Every line below is to be given again precisely; images are to be left out.

#### RECORDED DATA

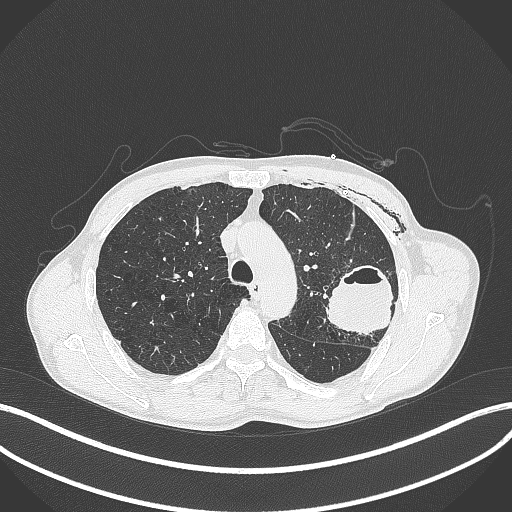
Chest CT, one axial slice. Position 294 of 457 along the scan axis. 120 kVp. Lung window (W 1500 / L -600 HU). 1 mm slice thickness. 512 × 512 image matrix, field of view 400 × 400 mm. Male patient, age 58 years. From the clinical record (not read from this slice): clinical TNM (as recorded): T3 N0 M0.
Structures marked on this image (rectangle marked by the reading radiologist):
- lung tumour (recorded histology: adenocarcinoma): bounding box [x1, y1, x2, y2] px = [324, 261, 396, 337]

########

**RESPONSE**
Chest CT, one axial slice. Position 294 of 457 along the scan axis. 120 kVp. Lung window (W 1500 / L -600 HU). 1 mm slice thickness. 512 × 512 image matrix, field of view 400 × 400 mm. Male patient, age 58 years. From the clinical record (not read from this slice): clinical TNM (as recorded): T3 N0 M0.
Structures marked on this image (rectangle marked by the reading radiologist):
- lung tumour (recorded histology: adenocarcinoma): bounding box [x1, y1, x2, y2] px = [324, 261, 396, 337]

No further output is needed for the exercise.